Doctors will also influence whether usage remains limited to diabetes or expands into obesity. Given the need for sustained adherence, patient retention will depend heavily on physician confidence. If doctors remain cautious, as is often the case with injectables, clinical credibility and real-world outcomes data may outweigh any early-mover advantage.

Hummsa Biotech’s Lalwani had a nuanced take on the narrative. He said that brand equity built over decades of consistent quality delivery will play a decisive role in determining the early winners. He noted that while physician relationships remain important, they are ultimately a reflection of deeper trust built through proven quality.

“When a doctor recommends companies like Dr. Reddy’s Laboratories or Biocon, it is because these brands have earned credibility over time, not merely because of the relationship itself,” Lalwani said.

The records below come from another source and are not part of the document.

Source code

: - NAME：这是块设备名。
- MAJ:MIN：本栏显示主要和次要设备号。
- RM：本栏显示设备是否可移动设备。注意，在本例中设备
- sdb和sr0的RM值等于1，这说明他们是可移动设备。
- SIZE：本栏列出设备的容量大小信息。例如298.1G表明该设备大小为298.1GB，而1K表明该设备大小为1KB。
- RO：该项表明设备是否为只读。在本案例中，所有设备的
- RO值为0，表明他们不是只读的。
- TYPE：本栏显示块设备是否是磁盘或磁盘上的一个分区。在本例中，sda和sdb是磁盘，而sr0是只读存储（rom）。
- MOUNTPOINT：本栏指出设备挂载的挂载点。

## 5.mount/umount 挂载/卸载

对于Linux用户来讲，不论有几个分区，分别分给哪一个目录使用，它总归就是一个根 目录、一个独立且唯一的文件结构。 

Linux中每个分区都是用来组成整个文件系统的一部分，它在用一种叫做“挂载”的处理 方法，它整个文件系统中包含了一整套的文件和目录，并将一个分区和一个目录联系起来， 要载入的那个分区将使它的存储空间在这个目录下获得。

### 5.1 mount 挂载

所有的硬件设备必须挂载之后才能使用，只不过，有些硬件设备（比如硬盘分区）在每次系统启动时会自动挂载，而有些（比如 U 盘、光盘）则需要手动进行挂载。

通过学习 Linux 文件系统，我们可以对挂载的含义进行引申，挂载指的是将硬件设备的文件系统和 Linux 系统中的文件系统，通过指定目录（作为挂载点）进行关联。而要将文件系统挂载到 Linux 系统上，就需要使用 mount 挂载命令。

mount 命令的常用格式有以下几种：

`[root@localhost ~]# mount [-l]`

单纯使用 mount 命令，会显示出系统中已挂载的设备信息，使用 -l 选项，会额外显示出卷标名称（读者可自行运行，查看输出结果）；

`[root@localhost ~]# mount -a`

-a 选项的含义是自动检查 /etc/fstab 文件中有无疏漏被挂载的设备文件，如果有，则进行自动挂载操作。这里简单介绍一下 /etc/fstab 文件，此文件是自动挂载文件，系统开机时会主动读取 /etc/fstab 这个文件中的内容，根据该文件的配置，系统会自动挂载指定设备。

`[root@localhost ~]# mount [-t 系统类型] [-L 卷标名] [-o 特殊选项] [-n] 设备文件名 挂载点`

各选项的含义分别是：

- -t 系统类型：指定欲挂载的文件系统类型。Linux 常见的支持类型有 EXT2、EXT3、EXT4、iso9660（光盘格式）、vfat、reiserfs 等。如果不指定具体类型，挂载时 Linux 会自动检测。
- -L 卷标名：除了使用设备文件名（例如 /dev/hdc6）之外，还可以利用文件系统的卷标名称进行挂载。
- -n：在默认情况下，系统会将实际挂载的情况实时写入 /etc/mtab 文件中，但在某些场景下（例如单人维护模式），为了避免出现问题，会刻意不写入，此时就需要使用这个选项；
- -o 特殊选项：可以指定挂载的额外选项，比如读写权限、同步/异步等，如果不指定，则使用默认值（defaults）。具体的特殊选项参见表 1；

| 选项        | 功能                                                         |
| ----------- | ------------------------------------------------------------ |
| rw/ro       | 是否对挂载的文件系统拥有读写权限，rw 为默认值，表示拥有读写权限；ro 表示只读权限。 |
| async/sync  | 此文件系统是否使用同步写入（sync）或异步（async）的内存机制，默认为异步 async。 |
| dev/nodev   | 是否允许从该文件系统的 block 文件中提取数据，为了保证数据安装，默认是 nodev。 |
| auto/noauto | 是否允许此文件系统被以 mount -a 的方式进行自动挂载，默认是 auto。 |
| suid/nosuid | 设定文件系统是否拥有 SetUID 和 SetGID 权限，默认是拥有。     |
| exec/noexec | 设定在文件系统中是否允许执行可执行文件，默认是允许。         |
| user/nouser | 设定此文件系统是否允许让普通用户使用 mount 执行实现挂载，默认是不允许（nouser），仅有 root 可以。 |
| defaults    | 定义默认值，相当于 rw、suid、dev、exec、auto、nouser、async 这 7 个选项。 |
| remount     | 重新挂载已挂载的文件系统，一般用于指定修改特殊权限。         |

He added that this trust dynamic is increasingly extending directly to patients, particularly with the rise of telehealth platforms where physicians may not always be physically present. In such scenarios, patients choosing between a known brand and an unfamiliar generic are more likely to gravitate toward names they recognise and trust.

Lalwani further pointed out that regulatory speed and distribution are now baseline capabilities for established Indian pharmaceutical companies. The real differentiator, he said, lies in quality reputation, something that takes years to build and cannot be replicated overnight.

Calling it a mutual effort, Dr Kalra added that doctors should not see themselves merely as gatekeepers but as guides in a patient’s health journey. He said, “We are not gatekeepers of health; we are guides or co-travellers in the journey of health.”

He emphasised the importance of honest communication, explaining that obesity is a chronic condition requiring long-term management and ensuring that patients understand both the process and expectations of treatment.